The Nebula researchers envision their work improving lives in everything from hospitals to homes. Birman said, for example, to imagine a patient who needs constant monitoring and adjustments to medication, but wants to live at home.

With Nebula, it should be possible to create computing systems that are secure and reliable enough to let a medical office monitor the patient's status over the network, adjust medical devices remotely and trigger an instant emergency response.

Two other Cornell researchers are involved in the Nebula project. Hakim Weatherspoon, assistant professor of computer science, is an expert in high-speed communication and power-efficient storage systems. The Nebula project, he said, "will let us pursue new kinds of green computing technology, in which cloud computing data centers shift work around to minimize the power expenditure associated with solving problems."

Robbert Van Renesse, principal research scientist in the Department of Computer Science, builds systems that can remain healthy even when under attack. He said he is especially excited that Nebula will help Cornell engage some of the communities that need to build ultra-robust systems and haven't known where to turn, such as the developers of the next generation of computer-supported medical computing systems.
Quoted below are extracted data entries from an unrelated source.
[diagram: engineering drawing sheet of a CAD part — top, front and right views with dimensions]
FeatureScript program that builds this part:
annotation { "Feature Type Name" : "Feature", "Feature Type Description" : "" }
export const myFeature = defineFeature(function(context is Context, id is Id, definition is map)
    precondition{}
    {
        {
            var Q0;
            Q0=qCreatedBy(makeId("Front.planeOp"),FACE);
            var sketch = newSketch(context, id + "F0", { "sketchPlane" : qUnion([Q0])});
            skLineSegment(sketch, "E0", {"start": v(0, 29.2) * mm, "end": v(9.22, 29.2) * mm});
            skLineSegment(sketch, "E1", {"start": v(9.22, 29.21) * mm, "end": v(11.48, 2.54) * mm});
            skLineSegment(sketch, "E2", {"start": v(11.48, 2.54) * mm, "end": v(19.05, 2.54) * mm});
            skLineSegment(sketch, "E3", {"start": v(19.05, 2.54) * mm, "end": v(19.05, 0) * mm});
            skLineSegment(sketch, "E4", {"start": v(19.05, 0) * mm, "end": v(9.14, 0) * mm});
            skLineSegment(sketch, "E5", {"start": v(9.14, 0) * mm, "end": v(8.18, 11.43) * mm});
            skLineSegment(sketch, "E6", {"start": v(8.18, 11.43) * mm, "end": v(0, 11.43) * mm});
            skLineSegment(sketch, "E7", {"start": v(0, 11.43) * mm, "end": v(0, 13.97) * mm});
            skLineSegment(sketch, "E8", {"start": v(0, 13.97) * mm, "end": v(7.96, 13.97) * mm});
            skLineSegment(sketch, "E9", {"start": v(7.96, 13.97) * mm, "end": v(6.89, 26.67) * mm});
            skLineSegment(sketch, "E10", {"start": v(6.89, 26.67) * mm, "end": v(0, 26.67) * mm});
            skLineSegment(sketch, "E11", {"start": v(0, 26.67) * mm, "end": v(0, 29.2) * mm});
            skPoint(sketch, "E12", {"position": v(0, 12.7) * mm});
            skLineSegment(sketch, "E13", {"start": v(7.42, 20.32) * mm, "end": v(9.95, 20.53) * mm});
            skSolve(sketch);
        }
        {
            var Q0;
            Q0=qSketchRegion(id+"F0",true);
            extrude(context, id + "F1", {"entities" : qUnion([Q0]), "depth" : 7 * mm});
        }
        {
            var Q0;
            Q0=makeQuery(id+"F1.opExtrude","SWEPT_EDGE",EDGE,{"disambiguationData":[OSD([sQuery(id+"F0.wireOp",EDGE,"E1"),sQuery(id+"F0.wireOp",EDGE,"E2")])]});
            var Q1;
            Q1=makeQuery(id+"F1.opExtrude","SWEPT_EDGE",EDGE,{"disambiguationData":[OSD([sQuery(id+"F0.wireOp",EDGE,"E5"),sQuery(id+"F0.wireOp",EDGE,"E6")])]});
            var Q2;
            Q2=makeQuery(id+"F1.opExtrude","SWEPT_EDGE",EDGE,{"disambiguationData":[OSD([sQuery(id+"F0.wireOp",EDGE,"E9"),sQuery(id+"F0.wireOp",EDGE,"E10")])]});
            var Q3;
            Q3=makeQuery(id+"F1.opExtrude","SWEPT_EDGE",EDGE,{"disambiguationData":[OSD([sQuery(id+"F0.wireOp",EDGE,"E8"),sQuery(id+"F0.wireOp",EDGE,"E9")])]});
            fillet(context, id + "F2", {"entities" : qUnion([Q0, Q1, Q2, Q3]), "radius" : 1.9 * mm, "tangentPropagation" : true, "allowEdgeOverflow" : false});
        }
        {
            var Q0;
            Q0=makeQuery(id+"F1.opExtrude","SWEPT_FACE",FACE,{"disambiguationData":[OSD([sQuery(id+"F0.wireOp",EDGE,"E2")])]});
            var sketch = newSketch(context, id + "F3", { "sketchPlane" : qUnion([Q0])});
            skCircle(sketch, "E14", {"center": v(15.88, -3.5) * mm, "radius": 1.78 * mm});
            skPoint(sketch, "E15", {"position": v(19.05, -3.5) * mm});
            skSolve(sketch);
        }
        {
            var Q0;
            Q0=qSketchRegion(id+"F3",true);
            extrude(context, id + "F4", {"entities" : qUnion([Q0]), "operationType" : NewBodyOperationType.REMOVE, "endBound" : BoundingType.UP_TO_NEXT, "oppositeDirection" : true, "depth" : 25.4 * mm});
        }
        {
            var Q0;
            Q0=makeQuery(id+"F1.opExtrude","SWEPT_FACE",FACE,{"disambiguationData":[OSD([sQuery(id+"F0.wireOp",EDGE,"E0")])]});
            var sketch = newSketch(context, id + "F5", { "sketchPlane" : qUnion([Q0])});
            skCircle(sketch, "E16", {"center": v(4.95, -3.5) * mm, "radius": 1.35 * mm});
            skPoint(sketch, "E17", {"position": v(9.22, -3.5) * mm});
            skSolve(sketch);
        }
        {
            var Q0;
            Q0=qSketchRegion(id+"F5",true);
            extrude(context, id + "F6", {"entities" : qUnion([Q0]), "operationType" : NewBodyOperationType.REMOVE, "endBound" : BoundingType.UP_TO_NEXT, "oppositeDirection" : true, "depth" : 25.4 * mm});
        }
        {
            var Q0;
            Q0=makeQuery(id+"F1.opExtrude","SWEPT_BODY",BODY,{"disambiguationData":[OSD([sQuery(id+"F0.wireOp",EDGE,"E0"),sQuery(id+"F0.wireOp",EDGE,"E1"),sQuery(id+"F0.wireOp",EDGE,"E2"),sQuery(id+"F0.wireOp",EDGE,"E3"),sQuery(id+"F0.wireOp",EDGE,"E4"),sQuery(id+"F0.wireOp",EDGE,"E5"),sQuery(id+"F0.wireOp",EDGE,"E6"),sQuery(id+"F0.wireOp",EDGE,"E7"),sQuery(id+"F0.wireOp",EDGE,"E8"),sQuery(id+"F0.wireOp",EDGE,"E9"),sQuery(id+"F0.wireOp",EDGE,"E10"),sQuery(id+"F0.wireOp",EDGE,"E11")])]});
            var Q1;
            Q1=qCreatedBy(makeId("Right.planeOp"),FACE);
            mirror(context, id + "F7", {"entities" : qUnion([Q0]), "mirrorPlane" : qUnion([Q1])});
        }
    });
Beyond the medical field, the team sees Nebula applications in finance, controlling the future "smart" electric power grid, and in a wide variety of other important applications. Today's cloud computing systems are cost-effective but not very trustworthy, the researchers say.

Other Nebula participants include Internet researchers at the University of Pennsylvania (the overall project leader); Stanford University; Massachusetts Institute of Technology; University of California-Berkeley; University of Washington; Princeton University; University of Illinois, Urbana-Champaign; University of Texas-Austin; Stevens Institute; and University of Delaware.